Newly listed Hyundai Motor India is witnessing "flattish growth" in car sales in urban areas, according to Tarun Garg, whole-time director and chief operating officer at Hyundai Motor India.

“Growth overall has been modest at 1%, and most of it is coming from rural markets. Our rural penetration has grown to nearly 21%, up from 20% last year, supported by favourable monsoon, growth in infrastructure and minimum support prices. In urban areas, we are seeing a flattish growth. Whenever there’s macro-economic uncertainty, urban demand can see moderation, but it hasn’t contracted,” Garg says in a media conference call after the company announced its second-quarter earnings.

The CAGR for the Indian auto industry over five or even ten years stands at 5%, says Garg. However, after COVID-19, there was significant pent-up demand, leading to growth of over 22%, and then about 9%, he says.
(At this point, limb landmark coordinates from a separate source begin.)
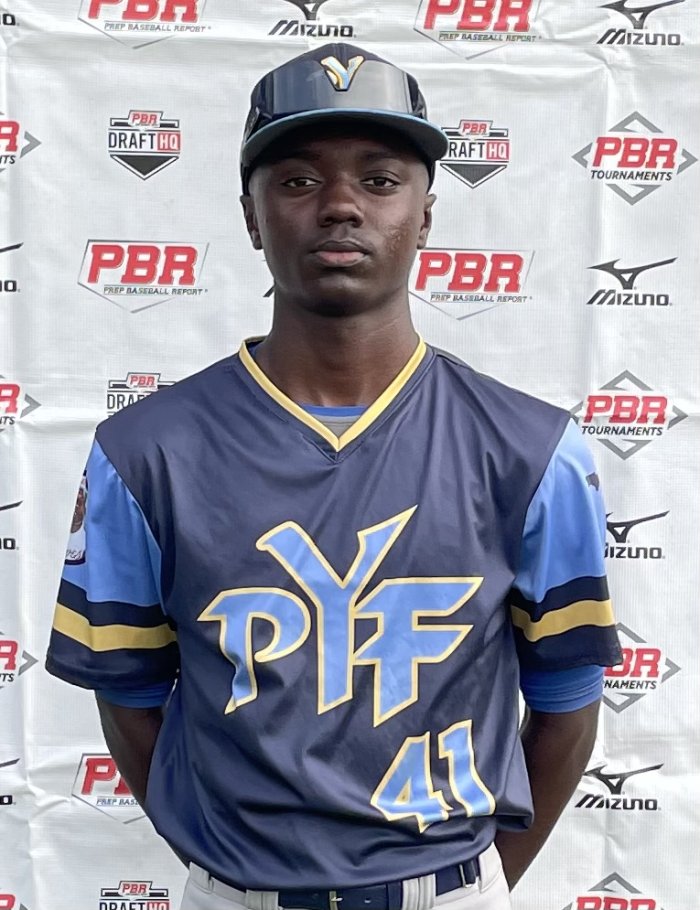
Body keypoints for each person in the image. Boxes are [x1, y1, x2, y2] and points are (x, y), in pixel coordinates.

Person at [46, 43, 622, 910]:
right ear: (251, 217)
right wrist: (233, 868)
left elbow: (567, 697)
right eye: (298, 180)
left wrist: (477, 883)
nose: (342, 205)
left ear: (426, 216)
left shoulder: (533, 449)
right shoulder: (144, 451)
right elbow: (128, 696)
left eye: (381, 180)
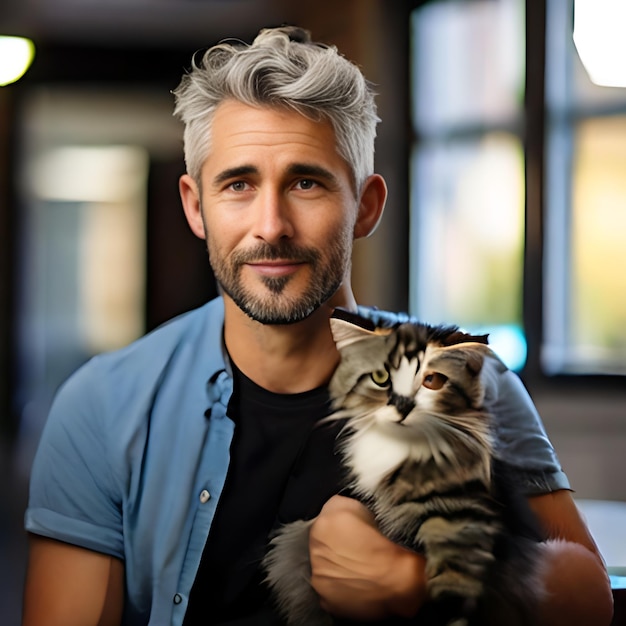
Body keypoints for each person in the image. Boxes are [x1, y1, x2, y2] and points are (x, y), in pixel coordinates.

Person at [22, 26, 613, 626]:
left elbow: (591, 598)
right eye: (238, 184)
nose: (271, 224)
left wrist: (416, 583)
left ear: (368, 205)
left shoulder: (457, 377)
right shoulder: (104, 405)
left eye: (306, 182)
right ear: (195, 206)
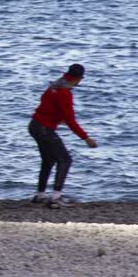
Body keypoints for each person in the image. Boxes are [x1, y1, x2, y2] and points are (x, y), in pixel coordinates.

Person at [28, 63, 98, 208]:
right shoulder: (64, 93)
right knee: (65, 160)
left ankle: (40, 195)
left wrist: (56, 118)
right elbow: (71, 121)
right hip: (44, 129)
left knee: (48, 160)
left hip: (34, 125)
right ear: (80, 79)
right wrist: (86, 138)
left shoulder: (54, 86)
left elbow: (44, 101)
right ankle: (55, 197)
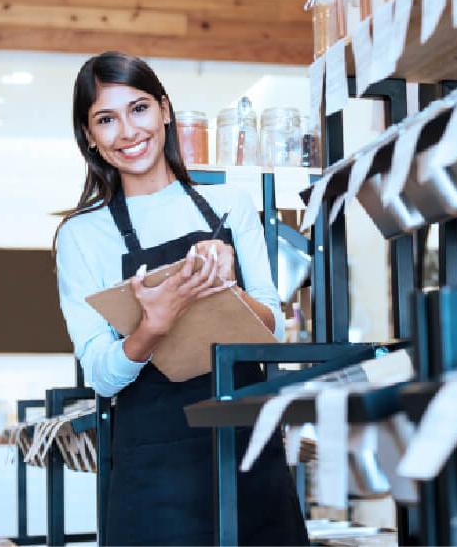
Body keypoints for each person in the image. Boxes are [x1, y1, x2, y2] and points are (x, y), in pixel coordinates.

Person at [54, 51, 309, 546]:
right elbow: (102, 374)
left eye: (139, 109)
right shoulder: (82, 236)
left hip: (246, 454)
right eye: (106, 119)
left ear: (165, 110)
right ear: (90, 136)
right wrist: (152, 326)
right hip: (154, 470)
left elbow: (272, 329)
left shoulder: (228, 205)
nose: (128, 132)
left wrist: (224, 287)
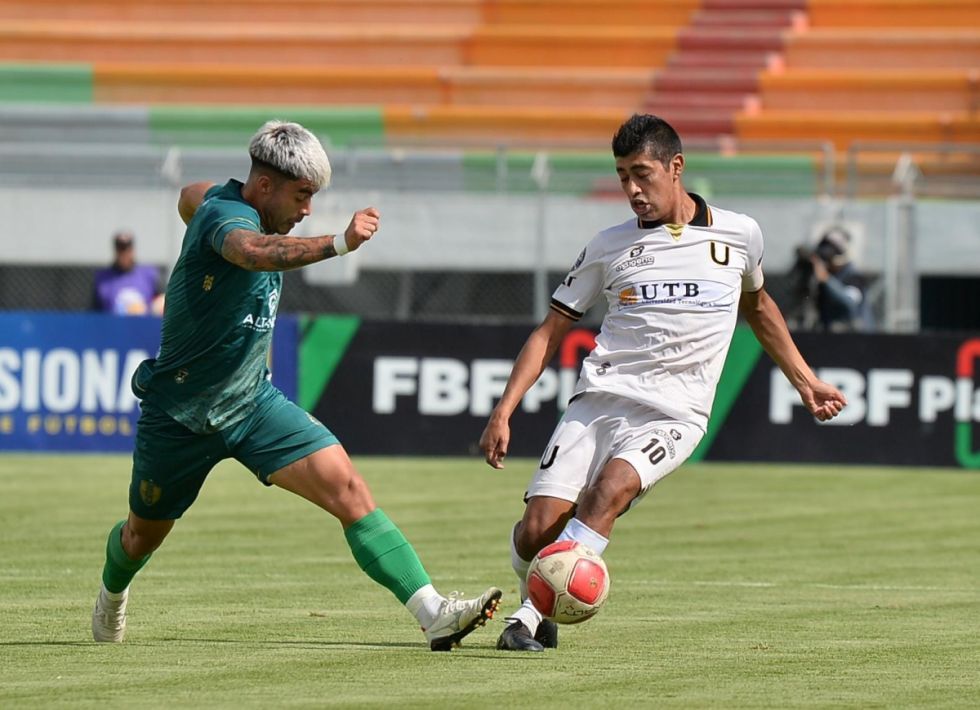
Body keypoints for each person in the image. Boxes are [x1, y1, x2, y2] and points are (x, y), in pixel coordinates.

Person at [92, 120, 501, 651]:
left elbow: (188, 196)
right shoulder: (230, 220)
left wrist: (194, 207)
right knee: (140, 536)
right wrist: (338, 242)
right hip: (179, 415)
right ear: (264, 186)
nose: (307, 209)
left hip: (251, 404)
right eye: (302, 195)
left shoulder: (218, 202)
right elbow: (252, 252)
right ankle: (111, 596)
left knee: (349, 489)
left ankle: (433, 614)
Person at [479, 114, 847, 652]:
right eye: (623, 175)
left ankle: (526, 619)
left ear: (676, 168)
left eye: (642, 174)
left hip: (675, 414)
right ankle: (534, 587)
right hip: (598, 402)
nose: (631, 189)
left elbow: (759, 307)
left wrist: (805, 380)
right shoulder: (608, 246)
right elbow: (551, 329)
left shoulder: (740, 235)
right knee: (537, 529)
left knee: (608, 493)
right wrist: (503, 410)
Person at [808, 227, 874, 332]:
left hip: (856, 338)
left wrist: (826, 279)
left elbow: (849, 303)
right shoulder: (826, 276)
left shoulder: (854, 276)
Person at [92, 230, 165, 315]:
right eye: (121, 249)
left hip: (143, 325)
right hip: (113, 326)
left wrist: (150, 308)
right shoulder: (103, 279)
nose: (124, 254)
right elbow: (95, 311)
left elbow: (162, 300)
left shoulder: (148, 275)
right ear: (116, 251)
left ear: (132, 250)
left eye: (127, 249)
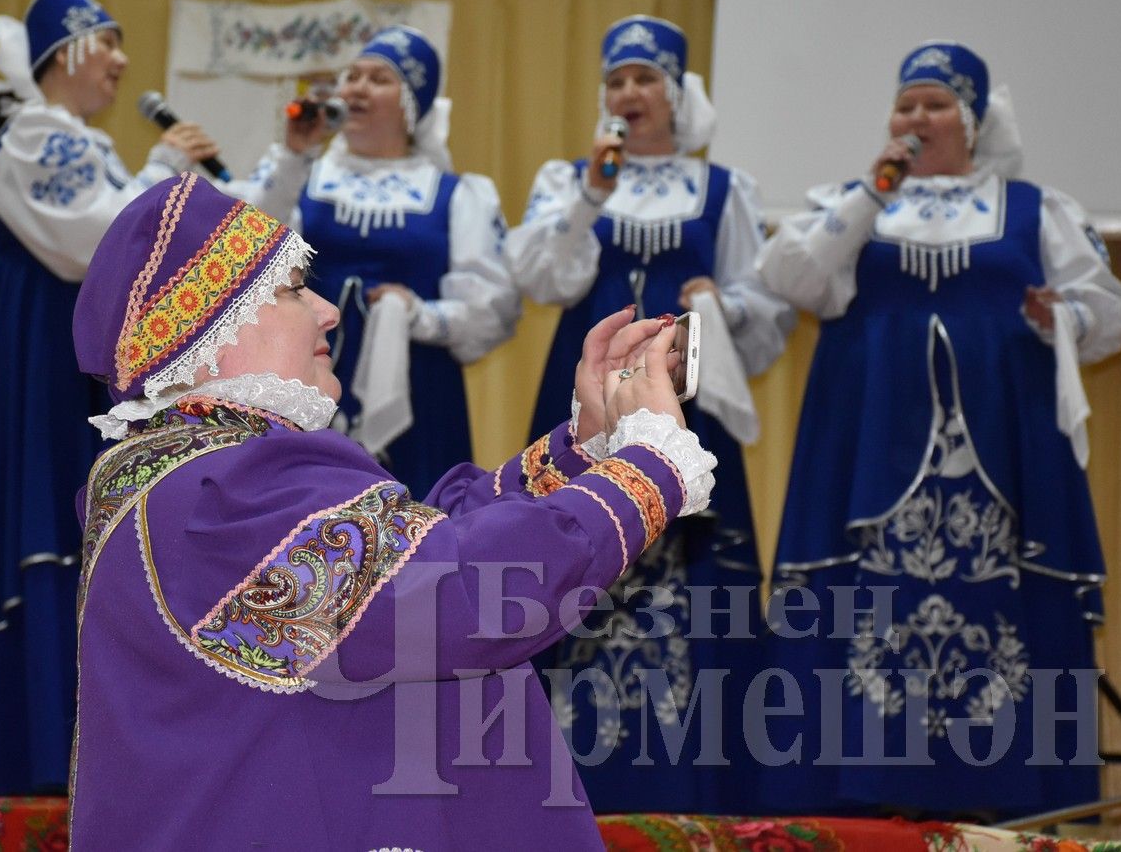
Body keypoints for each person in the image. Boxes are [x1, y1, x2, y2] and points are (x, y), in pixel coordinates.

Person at [66, 172, 717, 850]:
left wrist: (587, 448)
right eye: (291, 289)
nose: (328, 310)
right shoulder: (221, 489)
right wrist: (648, 465)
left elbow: (404, 563)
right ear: (208, 334)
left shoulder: (192, 472)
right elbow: (457, 593)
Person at [755, 41, 1121, 819]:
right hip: (865, 459)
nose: (916, 118)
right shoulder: (850, 203)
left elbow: (1109, 313)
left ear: (970, 120)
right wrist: (871, 191)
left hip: (1002, 458)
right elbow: (790, 278)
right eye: (905, 104)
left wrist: (1057, 316)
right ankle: (849, 810)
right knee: (860, 618)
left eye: (934, 104)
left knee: (1002, 624)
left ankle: (1009, 806)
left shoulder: (1037, 208)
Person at [0, 0, 221, 796]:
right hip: (45, 367)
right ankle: (29, 755)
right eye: (107, 43)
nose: (122, 62)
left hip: (79, 365)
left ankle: (90, 754)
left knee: (89, 532)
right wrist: (162, 173)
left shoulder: (80, 144)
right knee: (51, 522)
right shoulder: (34, 140)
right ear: (64, 54)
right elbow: (94, 244)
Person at [503, 14, 794, 814]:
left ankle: (702, 785)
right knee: (569, 549)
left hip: (685, 410)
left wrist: (715, 302)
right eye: (616, 81)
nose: (628, 94)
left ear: (674, 93)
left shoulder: (722, 188)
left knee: (693, 576)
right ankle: (556, 784)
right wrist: (589, 196)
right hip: (586, 402)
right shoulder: (572, 179)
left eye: (643, 80)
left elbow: (768, 312)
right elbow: (541, 278)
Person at [239, 25, 519, 499]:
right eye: (354, 76)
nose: (357, 88)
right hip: (307, 368)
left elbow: (493, 308)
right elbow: (247, 246)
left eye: (378, 79)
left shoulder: (457, 194)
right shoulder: (304, 173)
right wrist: (293, 153)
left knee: (416, 508)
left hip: (419, 387)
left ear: (411, 104)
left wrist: (418, 314)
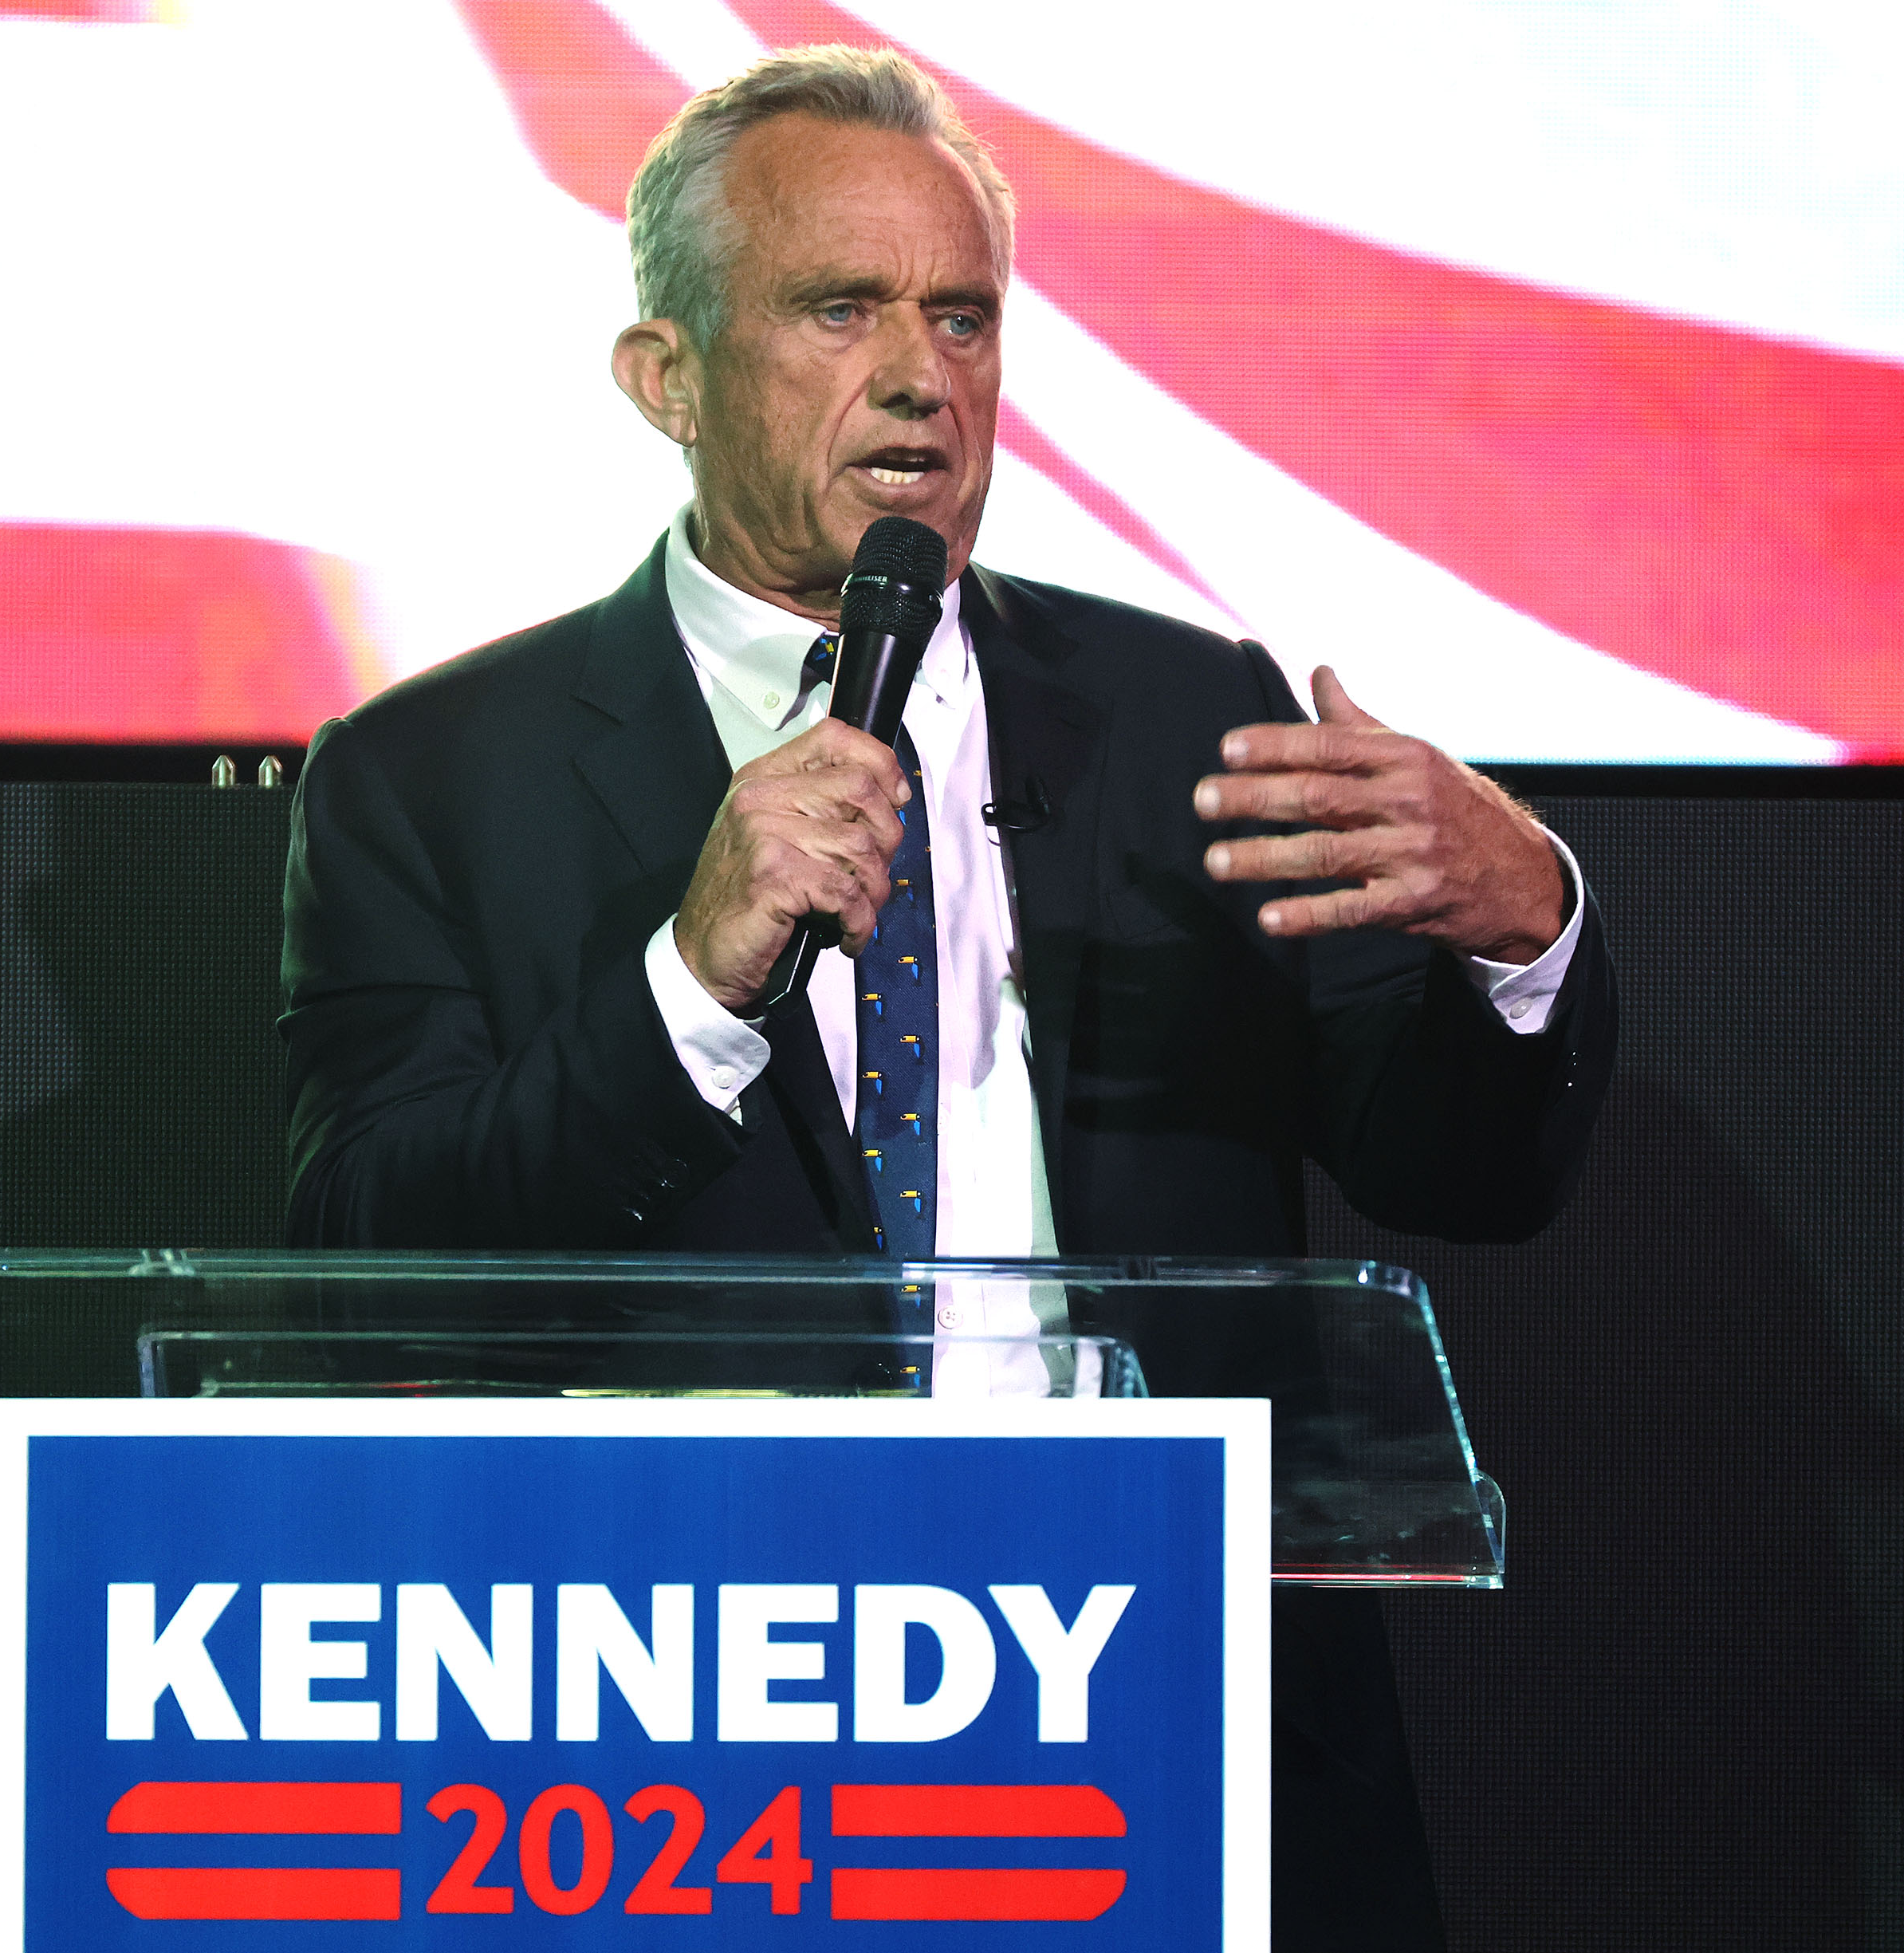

“A slowdown was inevitable, and it’s normal. At the beginning of the year, we forecasted low single-digit growth due to the high base. From January to October, the industry grew by about 3.9%, in line with our expectations. This shows the resilience of the industry. In terms of H2, we expect low single-digit growth to continue, supported by solid performance in October, where registrations were up by nearly 30% from last year. Inventory levels are reasonable, and we are optimistic,” says Garg.

High interest rates continue to impact consumer financing, with 75-80% of cars being financed, explains Garg. “After two years of high growth, there was bound to be some moderation, though demand levels are still strong. On the export front, we face challenges due to geopolitical tensions, which were unanticipated and have persisted longer than expected. However, our diversified export base across 80 countries helps balance any regional impacts. We're cautiously optimistic and expect low single-digit growth to continue in the coming months,” says Garg.

Hyundai is betting big on premiumisation and sport-utility vehicles (SUVs). SUV contribution has risen from 60% last year to 68.6% currently. The carmaker has also seen a rise in demand for automatic transmission and sunroofs. “Our sunroof penetration has increased from 47.4% in H1 last year to 53% this year. ADAS adoption has risen from 3.3% to 14.4%, and automatics have increased from 23.2% to 25.3%,” says Garg.

Hyundai Motor India posted a 16% dip in its consolidated net profit to ₹1,375 crore for the second quarter ended September 30, 2024,  dented by lower domestic sales and exports. The South Korean carmaker had reported consolidated net profit of ₹1,628 crore in the corresponding period last year.